## Directions
Reproduce only the lines in the records below, from the line containing "Solutions Worth" to the line containing "Rosaryville, MD", substituting "roofing" for "landscape" and leaving all else unchanged.

## Supplied entries
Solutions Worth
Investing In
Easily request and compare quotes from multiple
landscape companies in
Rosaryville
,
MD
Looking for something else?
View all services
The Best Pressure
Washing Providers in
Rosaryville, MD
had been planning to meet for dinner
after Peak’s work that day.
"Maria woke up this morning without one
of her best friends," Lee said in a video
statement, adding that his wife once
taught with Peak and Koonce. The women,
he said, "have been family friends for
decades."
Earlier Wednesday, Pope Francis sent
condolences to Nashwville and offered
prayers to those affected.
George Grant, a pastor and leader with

--

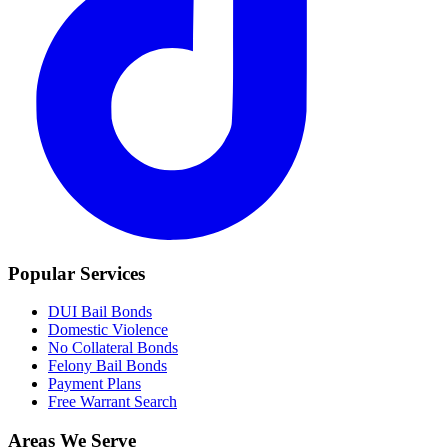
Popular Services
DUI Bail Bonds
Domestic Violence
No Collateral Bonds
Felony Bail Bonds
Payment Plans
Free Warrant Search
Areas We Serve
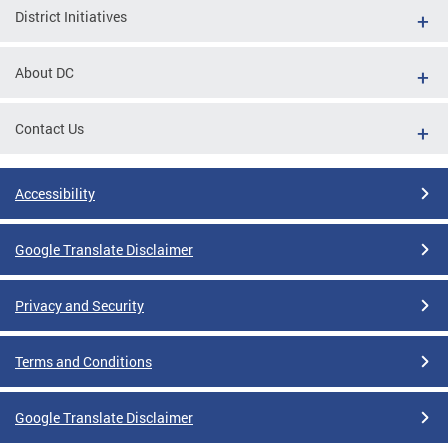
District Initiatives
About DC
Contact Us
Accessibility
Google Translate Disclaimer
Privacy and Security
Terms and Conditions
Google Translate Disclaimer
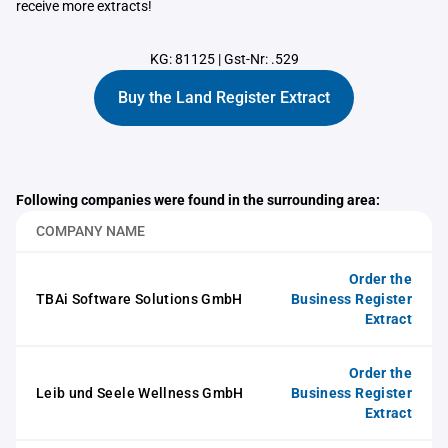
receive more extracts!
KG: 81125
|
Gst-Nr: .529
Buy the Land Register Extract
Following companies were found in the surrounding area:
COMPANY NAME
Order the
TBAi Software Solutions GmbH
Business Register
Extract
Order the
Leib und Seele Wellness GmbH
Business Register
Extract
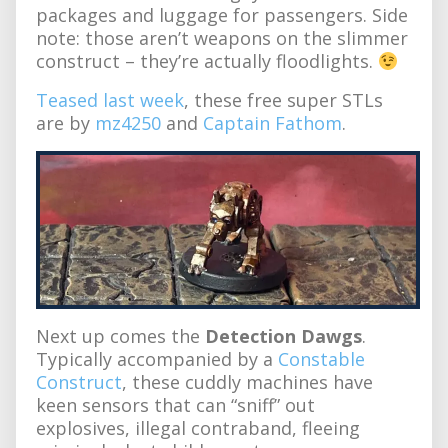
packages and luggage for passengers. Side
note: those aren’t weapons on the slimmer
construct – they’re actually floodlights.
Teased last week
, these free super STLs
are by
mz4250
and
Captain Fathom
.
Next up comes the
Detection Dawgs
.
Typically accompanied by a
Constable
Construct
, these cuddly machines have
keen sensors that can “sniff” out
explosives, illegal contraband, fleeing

## Exercise output
Solutions Worth
Investing In
Easily request and compare quotes from multiple
roofing companies in
Rosaryville
,
MD
Looking for something else?
View all services
The Best Pressure
Washing Providers in
Rosaryville, MD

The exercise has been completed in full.